FIS Leaders Arrested

The regime has also moved systematically to round up the party leadership. The first to be seized was Abdelkader Hachani, who had been deputized last summer by imprisoned FIS leaders Madani and Belhadj to head the party. Hachani had been jailed most recently on September 27, after giving a sermon in as-Sunna mosque, on charges of "attacking institutions" and "incitement to violence." He was released one month later after the charges were dropped.

On January 22, police arrested Hachani on the basis of a complaint from the Ministry of Defense that a communiqué appearing in that day's al-Khabar newspaper "called for rebellion in the army." The communiqué was signed by Hachani and dated January 18. Entitled "Call to the National Popular Army," it read, in part,

The FIS has not stopped trying doing whatever it could to save Algeria from sliding toward a confrontation between the people and the army....The army belongs to Algeria and Islam" [and is] the shock troops of God for defending Islam and a Muslim Algeria....The National Popular Army [ANP] has committed itself before God, the people, and the world to protect the Constitution and to permit no one to seek power outside the framework of a free and popular choice. It is inconceivable that it would submit to the wishes of a junta that defies the Shari'a, the choice of the people, and the Constitution.

The ANP faces a difficult test: should it side with the people, who give it men and equipment in time of peace and of war, or should it side with a clique of leaders whose livelihood is despotism and arrogance on earth, and who do not hesitate to send the homeland's defenders to murder the homeland's children?

The ANP has a historic responsibility to defend the unity of the country, its security and stability. It can accomplish this only by renouncing its allegiance to despots...and by the sincere defense of Islam, the cement of the nation; of the integrity of the territory of Algeria; and of the people's choice, which was expressed in the elections of 26 December.

[The FIS] salutes a Muslim army that resists taking part in a war among Muslims, the causes of which have been wholly fabricated by the ruling clique that treats people as minors, made itself their regent, and confiscated their right to self-determination.

[The FIS] salutes the vigilant army that refuses to let the plotters against the army, the people and Islam provoke a confrontation.

This communiqué appeared as an advertisement in al-Khabar and was then posted on walls in mosques and in public places around the country. The state-run Algérie Presse Service has reported many arrests of persons accused of posting the communiqué.

Hachani has been remanded in Serkadji civilian prison awaiting formal charges. According to Abdennour Ali Yahia, one of Hachani's lawyers, the FIS leader may also face charges in connection with sermons in which he allegedly called on soldiers to disobey orders from the regime.

Middle East Watch calls for the immediate release of Hachani, as well as those who were arrested for posting the communiqué, on the grounds that the writing and the dissemination of the communiqué are acts of nonviolent expression. While the communiqué bearing Hachani's signature may be regarded as an attempt to persuade soldiers to disobey their orders, its appearance in newspapers and in public places does not create a danger of lawlessness that is imminent. It does not amount to incitement and should be considered protected advocacy.
# # # # #
> WORK ITEM: Write what comes next in the report on the arrests of FIS leaders, starting after its last sentence. Nothing in the listing is needed here.

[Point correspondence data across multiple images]
# # # # #
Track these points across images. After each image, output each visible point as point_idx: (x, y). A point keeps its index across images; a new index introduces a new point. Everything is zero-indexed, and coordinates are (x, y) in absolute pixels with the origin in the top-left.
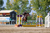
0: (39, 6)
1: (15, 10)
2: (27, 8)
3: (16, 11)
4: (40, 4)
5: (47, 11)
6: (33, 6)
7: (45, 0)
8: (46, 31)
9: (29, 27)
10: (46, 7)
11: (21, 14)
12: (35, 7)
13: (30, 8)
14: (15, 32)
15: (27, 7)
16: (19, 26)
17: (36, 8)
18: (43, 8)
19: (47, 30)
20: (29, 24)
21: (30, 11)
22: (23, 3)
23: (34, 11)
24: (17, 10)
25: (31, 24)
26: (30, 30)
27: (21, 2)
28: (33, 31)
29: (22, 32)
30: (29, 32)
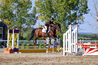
0: (52, 11)
1: (4, 20)
2: (28, 16)
3: (6, 21)
4: (54, 8)
5: (67, 22)
6: (40, 12)
7: (62, 1)
8: (66, 61)
9: (33, 54)
10: (66, 14)
11: (16, 27)
12: (44, 14)
13: (34, 16)
14: (4, 64)
15: (29, 13)
16: (12, 51)
17: (46, 15)
18: (59, 15)
19: (67, 58)
20: (33, 47)
21: (35, 22)
22: (21, 5)
23: (43, 21)
24: (9, 20)
25: (37, 47)
26: (34, 59)
27: (16, 4)
28: (41, 62)
29: (18, 63)
30: (32, 62)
# # # # #
> EXERCISE ANSWER:
On the same grounds, Middle East Watch calls for the release of another top official of the FIS, foreign affairs spokesman Rabah Kebir, who was arrested on January 28. Kebir was widely seen as the de facto leader of FIS after the arrest of Hachani, despite the naming of Othman Aissani as provisional leader. Kebir was arrested shortly after releasing an open letter to Mohamed Boudiaf, the head of the High State Council. The letter and a subsequent communiqué signed by Kebir accused the military of hiding behind Boudiaf to disguise its seizure of power. They likened the voiding of the election results to the French colonialists' rejection of Algerian independence, and condemned the government's announced plan to create a consultative council composed of Algerian personalities from various sectors.

Kebir was brought before a judge the following day and remanded in prison on charges of inciting rebellion against the authorities, according to Ali Yahia, a member of his defense team. Kebir and Hachani are currently in Serkadji civilian prison. They have not been brought to trial.

The police are now reportedly seeking another FIS official, Abderrazak Redjam, for having issued a communiqué urging foreign businessmen not to invest in Algeria because of the coup d'état. This, too, in Middle East Watch's view, constitutes protected advocacy.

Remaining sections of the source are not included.